■ **Activity**
Say how many lines in the records include the string "down", adding no other words.

*** Opening of Information shown ***

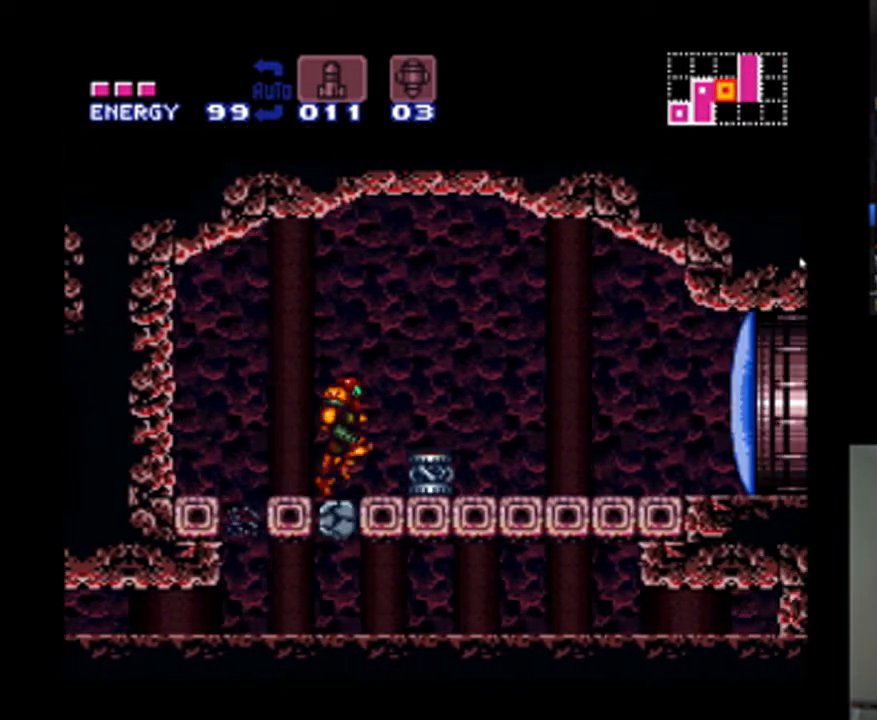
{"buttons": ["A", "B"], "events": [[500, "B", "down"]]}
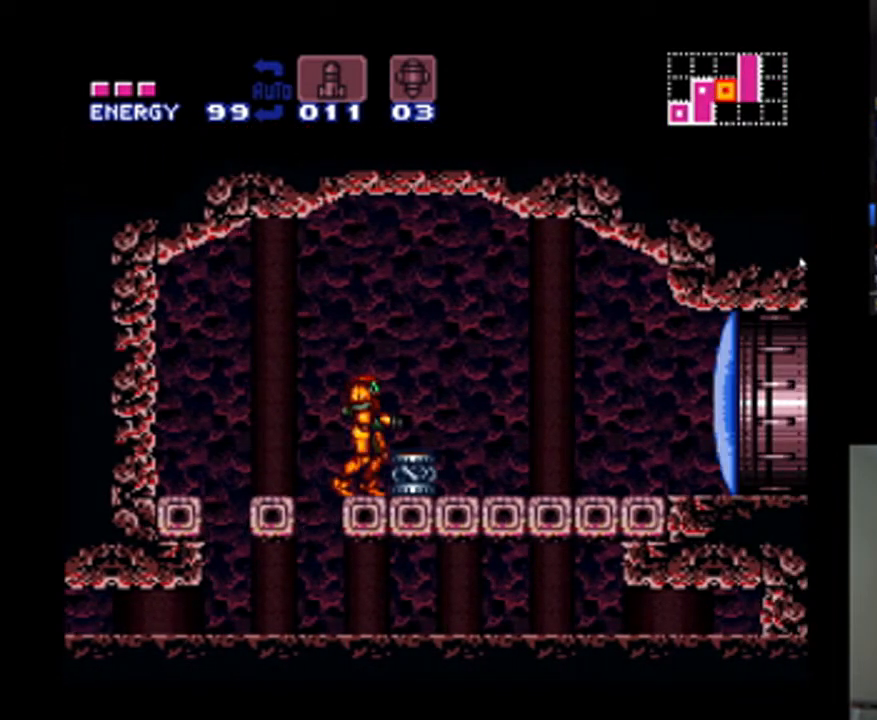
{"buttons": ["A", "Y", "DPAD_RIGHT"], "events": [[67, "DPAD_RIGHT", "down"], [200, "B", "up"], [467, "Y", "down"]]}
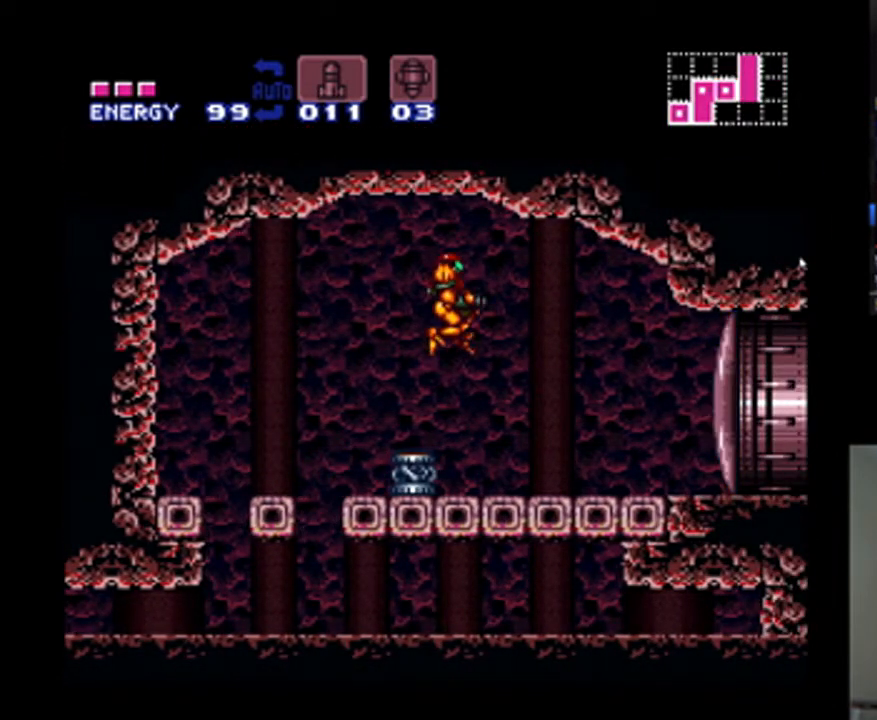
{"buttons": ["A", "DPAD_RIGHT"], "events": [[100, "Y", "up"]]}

*** Close of Information shown ***
*** Opening of Information shown ***

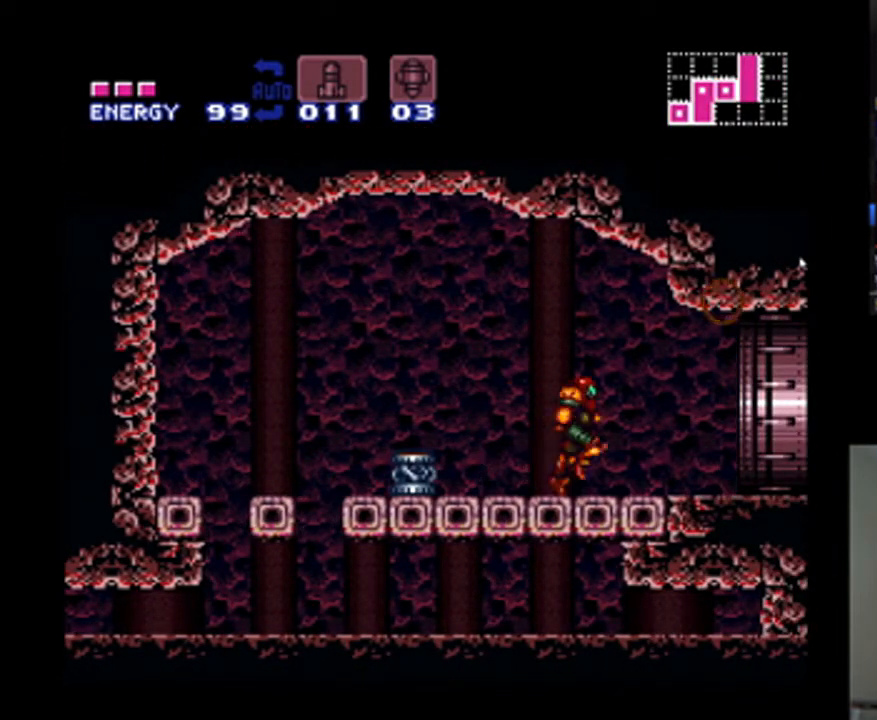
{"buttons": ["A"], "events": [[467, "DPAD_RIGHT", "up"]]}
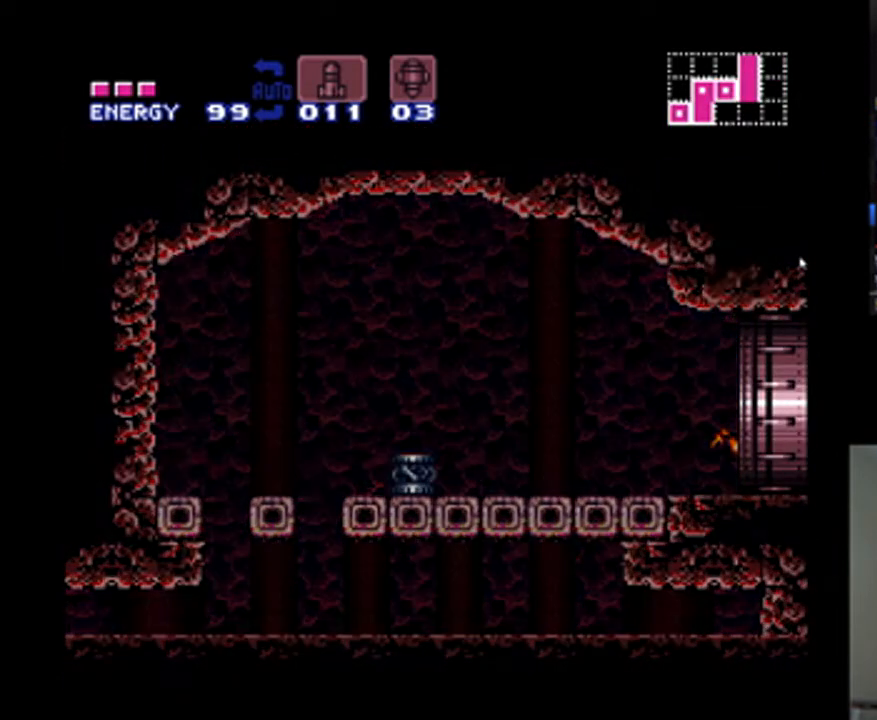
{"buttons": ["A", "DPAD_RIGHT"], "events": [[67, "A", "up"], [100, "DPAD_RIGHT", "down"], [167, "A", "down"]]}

*** Close of Information shown ***

■ **Solution to the exercise**
3